(Stored items)
************

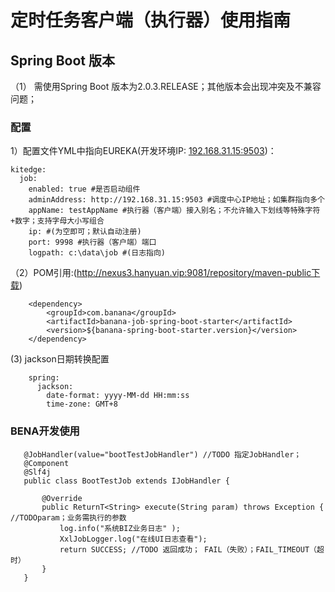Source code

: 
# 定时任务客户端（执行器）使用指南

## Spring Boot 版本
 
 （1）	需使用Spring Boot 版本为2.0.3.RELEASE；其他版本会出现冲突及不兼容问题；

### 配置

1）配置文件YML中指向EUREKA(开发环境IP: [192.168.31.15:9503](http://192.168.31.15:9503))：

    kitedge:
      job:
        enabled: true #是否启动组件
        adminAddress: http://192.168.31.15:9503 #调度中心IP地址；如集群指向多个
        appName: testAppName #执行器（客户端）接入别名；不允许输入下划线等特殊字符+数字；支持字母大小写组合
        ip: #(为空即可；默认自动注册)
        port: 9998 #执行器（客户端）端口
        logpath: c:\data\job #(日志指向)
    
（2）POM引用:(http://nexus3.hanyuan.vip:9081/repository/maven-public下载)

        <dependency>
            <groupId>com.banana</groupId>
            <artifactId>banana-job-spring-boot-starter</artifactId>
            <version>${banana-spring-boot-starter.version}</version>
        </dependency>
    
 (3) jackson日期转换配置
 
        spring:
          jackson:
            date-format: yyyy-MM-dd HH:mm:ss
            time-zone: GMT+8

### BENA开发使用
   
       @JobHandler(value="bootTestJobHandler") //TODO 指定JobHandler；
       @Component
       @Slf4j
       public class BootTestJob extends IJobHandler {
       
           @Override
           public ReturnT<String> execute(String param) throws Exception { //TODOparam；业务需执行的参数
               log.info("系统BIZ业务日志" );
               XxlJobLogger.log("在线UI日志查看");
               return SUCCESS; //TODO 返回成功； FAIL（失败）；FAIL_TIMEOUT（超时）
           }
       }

************

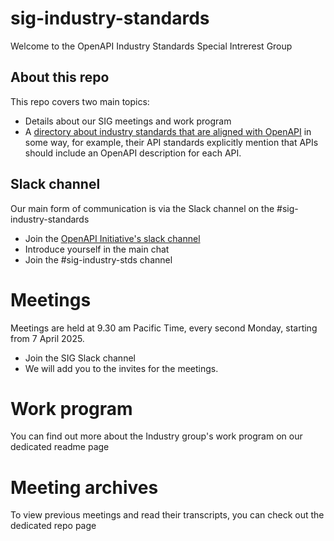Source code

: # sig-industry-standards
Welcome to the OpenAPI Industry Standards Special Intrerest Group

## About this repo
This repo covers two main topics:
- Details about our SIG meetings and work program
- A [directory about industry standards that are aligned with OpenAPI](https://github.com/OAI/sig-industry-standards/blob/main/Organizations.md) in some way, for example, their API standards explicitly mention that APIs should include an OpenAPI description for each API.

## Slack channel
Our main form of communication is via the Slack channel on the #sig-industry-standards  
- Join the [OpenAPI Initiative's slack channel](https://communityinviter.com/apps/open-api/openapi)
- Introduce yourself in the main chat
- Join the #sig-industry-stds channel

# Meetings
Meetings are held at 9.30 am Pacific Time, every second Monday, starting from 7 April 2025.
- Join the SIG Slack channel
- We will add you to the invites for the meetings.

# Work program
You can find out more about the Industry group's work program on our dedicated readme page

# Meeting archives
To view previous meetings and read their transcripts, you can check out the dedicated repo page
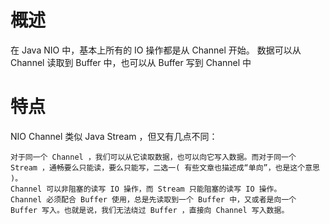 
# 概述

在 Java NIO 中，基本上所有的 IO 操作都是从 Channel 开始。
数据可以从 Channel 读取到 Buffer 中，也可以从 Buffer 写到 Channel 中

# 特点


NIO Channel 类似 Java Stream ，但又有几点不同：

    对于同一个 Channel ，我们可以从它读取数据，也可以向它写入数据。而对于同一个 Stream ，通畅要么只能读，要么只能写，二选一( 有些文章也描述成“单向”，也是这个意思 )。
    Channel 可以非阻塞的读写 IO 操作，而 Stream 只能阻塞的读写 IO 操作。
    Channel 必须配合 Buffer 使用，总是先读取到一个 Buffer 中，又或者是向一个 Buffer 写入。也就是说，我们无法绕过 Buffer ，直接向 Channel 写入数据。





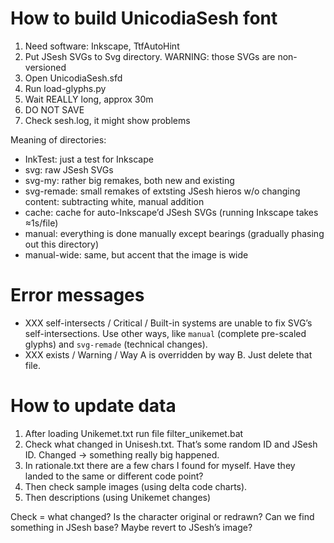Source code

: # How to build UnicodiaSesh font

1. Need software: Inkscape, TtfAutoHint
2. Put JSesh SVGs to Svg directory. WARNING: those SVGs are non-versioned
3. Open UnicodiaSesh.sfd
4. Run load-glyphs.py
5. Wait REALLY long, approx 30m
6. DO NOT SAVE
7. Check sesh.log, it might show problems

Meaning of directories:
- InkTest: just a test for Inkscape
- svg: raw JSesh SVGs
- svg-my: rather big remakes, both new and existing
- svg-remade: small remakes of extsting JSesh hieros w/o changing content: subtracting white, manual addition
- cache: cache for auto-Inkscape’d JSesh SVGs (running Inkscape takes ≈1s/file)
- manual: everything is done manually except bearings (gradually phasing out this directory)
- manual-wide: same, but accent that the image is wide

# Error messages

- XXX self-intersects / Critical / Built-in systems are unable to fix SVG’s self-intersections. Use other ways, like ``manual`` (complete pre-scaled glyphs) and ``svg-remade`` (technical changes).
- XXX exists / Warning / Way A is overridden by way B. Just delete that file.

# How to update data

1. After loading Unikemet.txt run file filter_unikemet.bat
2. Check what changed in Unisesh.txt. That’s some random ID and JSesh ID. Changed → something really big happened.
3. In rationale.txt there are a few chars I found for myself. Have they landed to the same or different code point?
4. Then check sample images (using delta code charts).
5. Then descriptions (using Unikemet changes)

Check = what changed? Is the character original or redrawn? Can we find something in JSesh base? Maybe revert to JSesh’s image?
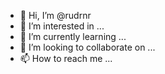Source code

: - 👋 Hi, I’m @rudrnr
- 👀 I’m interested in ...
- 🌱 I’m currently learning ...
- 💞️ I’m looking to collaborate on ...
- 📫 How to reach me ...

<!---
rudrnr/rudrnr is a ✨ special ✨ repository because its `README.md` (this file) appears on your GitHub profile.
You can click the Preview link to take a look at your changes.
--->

************

#### ABOUT THIS EXERCISE
Look above for the line with "7. Check sesh.log, it might show problems"; retype exactly that line, every line after it up to the line with "5. Then descriptions (using Unikemet changes)", and that line too, nothing else.

#### TASK OUTPUT
7. Check sesh.log, it might show problems

Meaning of directories:
- InkTest: just a test for Inkscape
- svg: raw JSesh SVGs
- svg-my: rather big remakes, both new and existing
- svg-remade: small remakes of extsting JSesh hieros w/o changing content: subtracting white, manual addition
- cache: cache for auto-Inkscape’d JSesh SVGs (running Inkscape takes ≈1s/file)
- manual: everything is done manually except bearings (gradually phasing out this directory)
- manual-wide: same, but accent that the image is wide

# Error messages

- XXX self-intersects / Critical / Built-in systems are unable to fix SVG’s self-intersections. Use other ways, like ``manual`` (complete pre-scaled glyphs) and ``svg-remade`` (technical changes).
- XXX exists / Warning / Way A is overridden by way B. Just delete that file.

# How to update data

1. After loading Unikemet.txt run file filter_unikemet.bat
2. Check what changed in Unisesh.txt. That’s some random ID and JSesh ID. Changed → something really big happened.
3. In rationale.txt there are a few chars I found for myself. Have they landed to the same or different code point?
4. Then check sample images (using delta code charts).
5. Then descriptions (using Unikemet changes)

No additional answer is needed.